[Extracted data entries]

┌────────

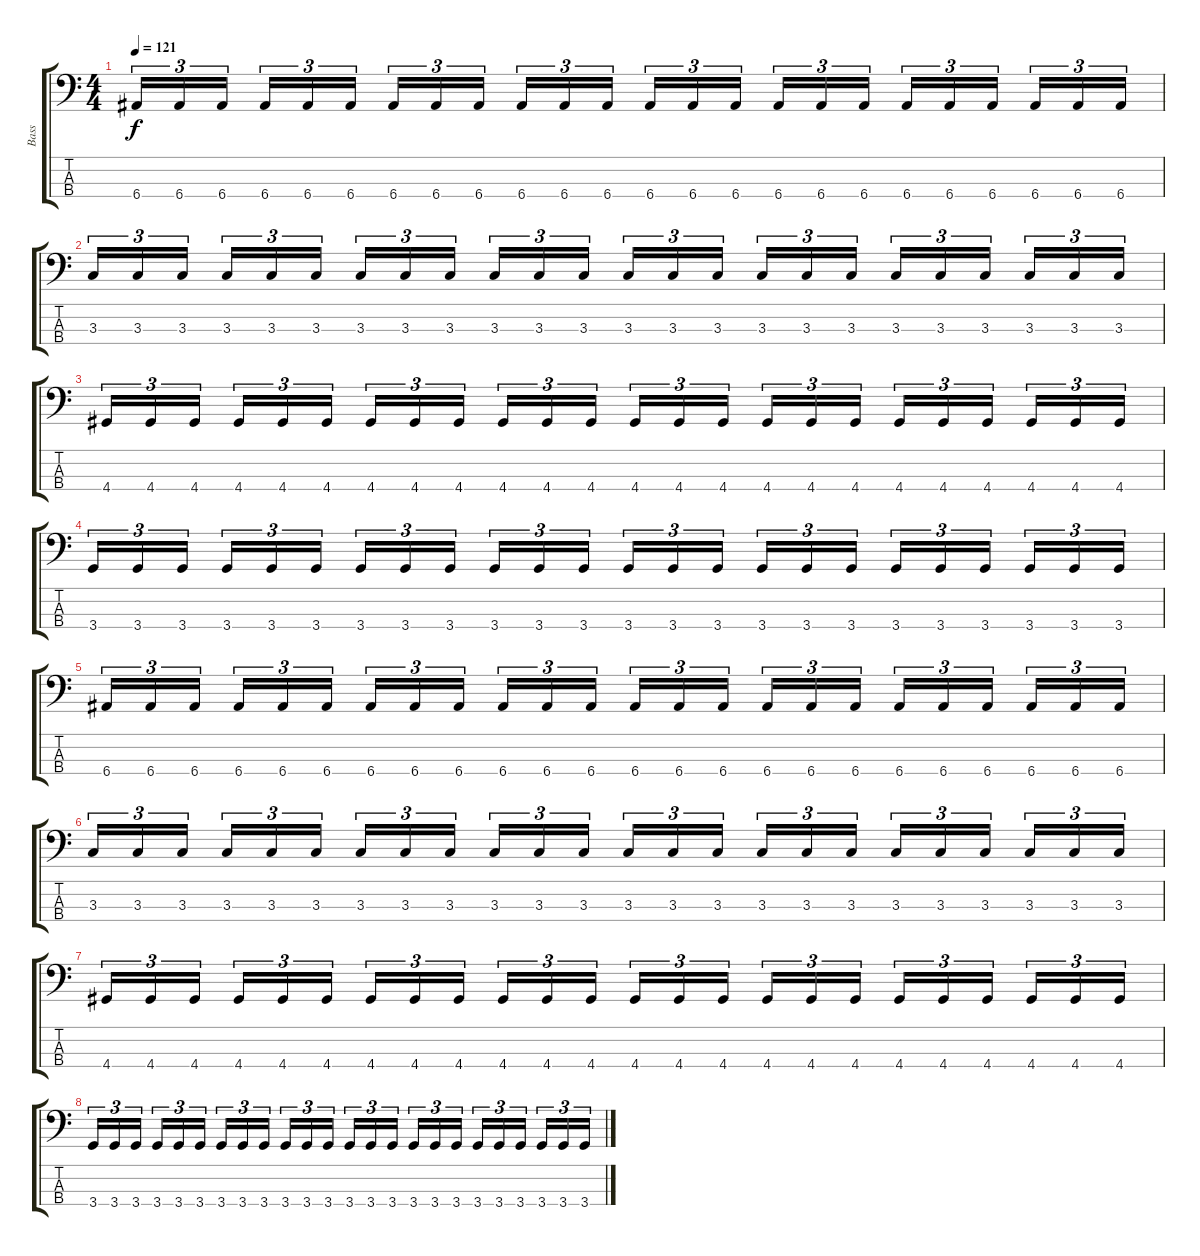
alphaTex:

\track ("Bass" "Bass") {instrument electricbasspick}
\staff {score tabs}
\tuning (G2 D2 A1 E1) {hide}
\ts (4 4)
\tempo 121
\clef f4
\ks c
6.4.16{tu (3 2) dy f} 6.4.16{tu (3 2)} 6.4.16{tu (3 2)} 6.4.16{tu (3 2)} 6.4.16{tu (3 2)} 6.4.16{tu (3 2)} 6.4.16{tu (3 2)} 6.4.16{tu (3 2)} 6.4.16{tu (3 2)} 6.4.16{tu (3 2)} 6.4.16{tu (3 2)} 6.4.16{tu (3 2)} 6.4.16{tu (3 2)} 6.4.16{tu (3 2)} 6.4.16{tu (3 2)} 6.4.16{tu (3 2)} 6.4.16{tu (3 2)} 6.4.16{tu (3 2)} 6.4.16{tu (3 2)} 6.4.16{tu (3 2)} 6.4.16{tu (3 2)} 6.4.16{tu (3 2)} 6.4.16{tu (3 2)} 6.4.16{tu (3 2)} |
3.3.16{tu (3 2)} 3.3.16{tu (3 2)} 3.3.16{tu (3 2)} 3.3.16{tu (3 2)} 3.3.16{tu (3 2)} 3.3.16{tu (3 2)} 3.3.16{tu (3 2)} 3.3.16{tu (3 2)} 3.3.16{tu (3 2)} 3.3.16{tu (3 2)} 3.3.16{tu (3 2)} 3.3.16{tu (3 2)} 3.3.16{tu (3 2)} 3.3.16{tu (3 2)} 3.3.16{tu (3 2)} 3.3.16{tu (3 2)} 3.3.16{tu (3 2)} 3.3.16{tu (3 2)} 3.3.16{tu (3 2)} 3.3.16{tu (3 2)} 3.3.16{tu (3 2)} 3.3.16{tu (3 2)} 3.3.16{tu (3 2)} 3.3.16{tu (3 2)} |
4.4.16{tu (3 2)} 4.4.16{tu (3 2)} 4.4.16{tu (3 2)} 4.4.16{tu (3 2)} 4.4.16{tu (3 2)} 4.4.16{tu (3 2)} 4.4.16{tu (3 2)} 4.4.16{tu (3 2)} 4.4.16{tu (3 2)} 4.4.16{tu (3 2)} 4.4.16{tu (3 2)} 4.4.16{tu (3 2)} 4.4.16{tu (3 2)} 4.4.16{tu (3 2)} 4.4.16{tu (3 2)} 4.4.16{tu (3 2)} 4.4.16{tu (3 2)} 4.4.16{tu (3 2)} 4.4.16{tu (3 2)} 4.4.16{tu (3 2)} 4.4.16{tu (3 2)} 4.4.16{tu (3 2)} 4.4.16{tu (3 2)} 4.4.16{tu (3 2)} |
3.4.16{tu (3 2)} 3.4.16{tu (3 2)} 3.4.16{tu (3 2)} 3.4.16{tu (3 2)} 3.4.16{tu (3 2)} 3.4.16{tu (3 2)} 3.4.16{tu (3 2)} 3.4.16{tu (3 2)} 3.4.16{tu (3 2)} 3.4.16{tu (3 2)} 3.4.16{tu (3 2)} 3.4.16{tu (3 2)} 3.4.16{tu (3 2)} 3.4.16{tu (3 2)} 3.4.16{tu (3 2)} 3.4.16{tu (3 2)} 3.4.16{tu (3 2)} 3.4.16{tu (3 2)} 3.4.16{tu (3 2)} 3.4.16{tu (3 2)} 3.4.16{tu (3 2)} 3.4.16{tu (3 2)} 3.4.16{tu (3 2)} 3.4.16{tu (3 2)} |
6.4.16{tu (3 2)} 6.4.16{tu (3 2)} 6.4.16{tu (3 2)} 6.4.16{tu (3 2)} 6.4.16{tu (3 2)} 6.4.16{tu (3 2)} 6.4.16{tu (3 2)} 6.4.16{tu (3 2)} 6.4.16{tu (3 2)} 6.4.16{tu (3 2)} 6.4.16{tu (3 2)} 6.4.16{tu (3 2)} 6.4.16{tu (3 2)} 6.4.16{tu (3 2)} 6.4.16{tu (3 2)} 6.4.16{tu (3 2)} 6.4.16{tu (3 2)} 6.4.16{tu (3 2)} 6.4.16{tu (3 2)} 6.4.16{tu (3 2)} 6.4.16{tu (3 2)} 6.4.16{tu (3 2)} 6.4.16{tu (3 2)} 6.4.16{tu (3 2)} |
3.3.16{tu (3 2)} 3.3.16{tu (3 2)} 3.3.16{tu (3 2)} 3.3.16{tu (3 2)} 3.3.16{tu (3 2)} 3.3.16{tu (3 2)} 3.3.16{tu (3 2)} 3.3.16{tu (3 2)} 3.3.16{tu (3 2)} 3.3.16{tu (3 2)} 3.3.16{tu (3 2)} 3.3.16{tu (3 2)} 3.3.16{tu (3 2)} 3.3.16{tu (3 2)} 3.3.16{tu (3 2)} 3.3.16{tu (3 2)} 3.3.16{tu (3 2)} 3.3.16{tu (3 2)} 3.3.16{tu (3 2)} 3.3.16{tu (3 2)} 3.3.16{tu (3 2)} 3.3.16{tu (3 2)} 3.3.16{tu (3 2)} 3.3.16{tu (3 2)} |
4.4.16{tu (3 2)} 4.4.16{tu (3 2)} 4.4.16{tu (3 2)} 4.4.16{tu (3 2)} 4.4.16{tu (3 2)} 4.4.16{tu (3 2)} 4.4.16{tu (3 2)} 4.4.16{tu (3 2)} 4.4.16{tu (3 2)} 4.4.16{tu (3 2)} 4.4.16{tu (3 2)} 4.4.16{tu (3 2)} 4.4.16{tu (3 2)} 4.4.16{tu (3 2)} 4.4.16{tu (3 2)} 4.4.16{tu (3 2)} 4.4.16{tu (3 2)} 4.4.16{tu (3 2)} 4.4.16{tu (3 2)} 4.4.16{tu (3 2)} 4.4.16{tu (3 2)} 4.4.16{tu (3 2)} 4.4.16{tu (3 2)} 4.4.16{tu (3 2)} |
3.4.16{tu (3 2)} 3.4.16{tu (3 2)} 3.4.16{tu (3 2)} 3.4.16{tu (3 2)} 3.4.16{tu (3 2)} 3.4.16{tu (3 2)} 3.4.16{tu (3 2)} 3.4.16{tu (3 2)} 3.4.16{tu (3 2)} 3.4.16{tu (3 2)} 3.4.16{tu (3 2)} 3.4.16{tu (3 2)} 3.4.16{tu (3 2)} 3.4.16{tu (3 2)} 3.4.16{tu (3 2)} 3.4.16{tu (3 2)} 3.4.16{tu (3 2)} 3.4.16{tu (3 2)} 3.4.16{tu (3 2)} 3.4.16{tu (3 2)} 3.4.16{tu (3 2)} 3.4.16{tu (3 2)} 3.4.16{tu (3 2)} 3.4.16{tu (3 2)}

└────────

Collect every line in the data above that contains the string "electricbasspick".

\track ("Bass" "Bass") {instrument electricbasspick}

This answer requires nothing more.